LEBLON DELIENNE

Kokeshi

Kokeshi are wooden lacquered dolls from japanese culture. Traditionally handcrafted for children or given as gifts, they were thought to bring good health and the promise of a fulfilling life.
For his first collaboration with Leblon Delienne, José Levy playfully reinterprets these objects, traditionally imbued with magical qualities and symbolism – and reimagines them in a fun-loving way. The artisanal figurines were not only popular toys but were also regarded as precious objects – their simplified silhouettes became avatars of various sentiments and feeling. Levy’s interest in these objects plays on the meeting point between being both historical traditional object with magical symbolism as well as an object of popular culture.
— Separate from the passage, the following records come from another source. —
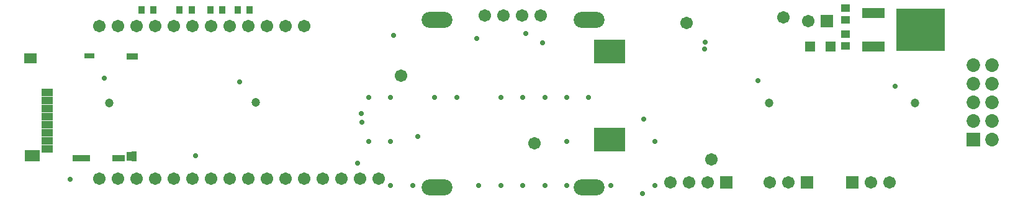
<source format=gbs>
G04 Layer_Color=16711935*
%FSAX25Y25*%
%MOIN*%
G70*
G01*
G75*
%ADD41R,0.03556X0.04147*%
%ADD43R,0.07296X0.07296*%
%ADD44C,0.07296*%
%ADD45C,0.04737*%
%ADD46C,0.06706*%
%ADD47C,0.06710*%
%ADD48O,0.16548X0.08674*%
%ADD49R,0.06706X0.06706*%
%ADD50C,0.06706*%
%ADD51C,0.02768*%
%ADD52R,0.16548X0.12611*%
%ADD53R,0.06706X0.05367*%
%ADD54R,0.05328X0.03162*%
%ADD55R,0.05918X0.03359*%
%ADD56R,0.02572X0.05328*%
%ADD57R,0.02572X0.05131*%
%ADD58R,0.07099X0.03359*%
%ADD59R,0.09225X0.03359*%
%ADD60R,0.07887X0.06115*%
%ADD61R,0.06312X0.03950*%
%ADD62R,0.05524X0.05524*%
%ADD63R,0.04540X0.04147*%
%ADD64R,0.12020X0.05721*%
%ADD65R,0.26391X0.22650*%
D41*
X0263939Y0377857D02*
D03*
X0257443D02*
D03*
X0226857Y0377842D02*
D03*
X0220361D02*
D03*
X0240961D02*
D03*
X0247457D02*
D03*
X0272043Y0377857D02*
D03*
X0278539D02*
D03*
D43*
X0667218Y0308183D02*
D03*
D44*
Y0318183D02*
D03*
Y0328183D02*
D03*
Y0338183D02*
D03*
Y0348183D02*
D03*
X0677218Y0308183D02*
D03*
Y0318183D02*
D03*
Y0328183D02*
D03*
Y0338183D02*
D03*
Y0348183D02*
D03*
D45*
X0635900Y0327700D02*
D03*
X0281700Y0328000D02*
D03*
X0203100Y0327700D02*
D03*
X0557400D02*
D03*
D46*
X0198000Y0369163D02*
D03*
X0208000D02*
D03*
X0218000D02*
D03*
X0228000D02*
D03*
X0238000D02*
D03*
X0248000D02*
D03*
X0258000D02*
D03*
X0268000D02*
D03*
X0278000D02*
D03*
X0288000D02*
D03*
X0298000D02*
D03*
X0308000D02*
D03*
X0258000Y0287037D02*
D03*
X0268000D02*
D03*
X0278000D02*
D03*
X0248000D02*
D03*
X0238000D02*
D03*
X0228000D02*
D03*
X0218000D02*
D03*
X0288000Y0287076D02*
D03*
X0298000Y0287037D02*
D03*
X0308000D02*
D03*
X0318000D02*
D03*
X0328000D02*
D03*
X0338000D02*
D03*
X0348000D02*
D03*
X0208000D02*
D03*
X0198000D02*
D03*
X0404835Y0374870D02*
D03*
D47*
X0434874D02*
D03*
X0424835Y0374831D02*
D03*
X0414835D02*
D03*
D48*
X0460898Y0282469D02*
D03*
X0379165D02*
D03*
X0379205Y0372232D02*
D03*
X0460898D02*
D03*
D49*
X0602300Y0284900D02*
D03*
X0578000Y0285000D02*
D03*
X0588400Y0371600D02*
D03*
X0534500Y0285000D02*
D03*
D50*
X0612300Y0284900D02*
D03*
X0622300D02*
D03*
X0568000Y0285000D02*
D03*
X0558000D02*
D03*
X0578400Y0371600D02*
D03*
X0504500Y0285000D02*
D03*
X0514500D02*
D03*
X0524500D02*
D03*
X0431400Y0306200D02*
D03*
X0526500Y0297500D02*
D03*
X0513100Y0370700D02*
D03*
X0359800Y0342500D02*
D03*
X0565100Y0373800D02*
D03*
D51*
X0496063Y0307086D02*
D03*
Y0283465D02*
D03*
X0490157Y0318898D02*
D03*
X0472441Y0283465D02*
D03*
X0460630Y0330709D02*
D03*
X0448819D02*
D03*
Y0307086D02*
D03*
Y0283465D02*
D03*
X0437008Y0330709D02*
D03*
Y0283465D02*
D03*
X0425197Y0330709D02*
D03*
Y0283465D02*
D03*
X0413386Y0330709D02*
D03*
Y0283465D02*
D03*
X0401575D02*
D03*
X0389764Y0330709D02*
D03*
X0377953D02*
D03*
X0366142Y0283465D02*
D03*
X0354331Y0330709D02*
D03*
Y0307086D02*
D03*
Y0283465D02*
D03*
X0342520Y0330709D02*
D03*
Y0307086D02*
D03*
X0336614Y0295275D02*
D03*
X0182100Y0286600D02*
D03*
X0338900Y0317500D02*
D03*
X0249600Y0299500D02*
D03*
X0489500Y0279000D02*
D03*
X0356000Y0364000D02*
D03*
X0400500Y0362500D02*
D03*
X0427000Y0365000D02*
D03*
X0436000Y0360000D02*
D03*
X0368800Y0309600D02*
D03*
X0273100Y0338900D02*
D03*
X0200400Y0341000D02*
D03*
X0338500Y0322000D02*
D03*
X0523100Y0360500D02*
D03*
X0522800Y0356800D02*
D03*
X0551400Y0339700D02*
D03*
X0625300Y0336600D02*
D03*
D52*
X0471916Y0308068D02*
D03*
Y0355313D02*
D03*
D53*
X0160944Y0351858D02*
D03*
D54*
X0192342Y0352961D02*
D03*
D55*
X0215669Y0352862D02*
D03*
D56*
X0216554Y0299122D02*
D03*
D57*
X0213956Y0299024D02*
D03*
D58*
X0208031Y0298138D02*
D03*
D59*
X0188031D02*
D03*
D60*
X0161928Y0299417D02*
D03*
D61*
X0169999Y0302921D02*
D03*
Y0307252D02*
D03*
Y0311583D02*
D03*
Y0315913D02*
D03*
Y0320244D02*
D03*
Y0324575D02*
D03*
Y0328906D02*
D03*
Y0333236D02*
D03*
D62*
X0579488Y0358200D02*
D03*
X0590512D02*
D03*
D63*
X0598600Y0372250D02*
D03*
Y0378550D02*
D03*
X0598500Y0358250D02*
D03*
Y0364550D02*
D03*
D64*
X0613543Y0358184D02*
D03*
Y0376137D02*
D03*
D65*
X0638700Y0367200D02*
D03*
M02*

</source>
Levy’s figurines are characterised by two fundamental design concepts. Firstly abstraction – unlike their historical counterparts, Levy’s dolls are entirely black and devoid of colour which was traditionally used to animate them. The figurines are no longer characterised by their hand-painted decorative forms, but rather the
varying textures of the lacquer, with the additional application of leather, bamboo fibres and burned wood. As the light moves across their uniform black surfaces the irregularities are subtly highlighted to give the objects a quality of movement and life. The second concept is the change of scale. Traditionally the figurines are miniature models of the human figure. Here, Levy’s object of reference is no longer the human body but rather the doll itself, and the scaling process is an enlargement rather than a reduction. These large, dark Kokeshi figures exceed human
proportions and in turn give a new magnitude to the techniques involved in the production process. The meticulous details are now amplified and subject to scrutiny. The abstraction of the carved cuts to evoke the fold of a garment, the sketched eyes, or the movement of the hair, go beyond their figurative attributes.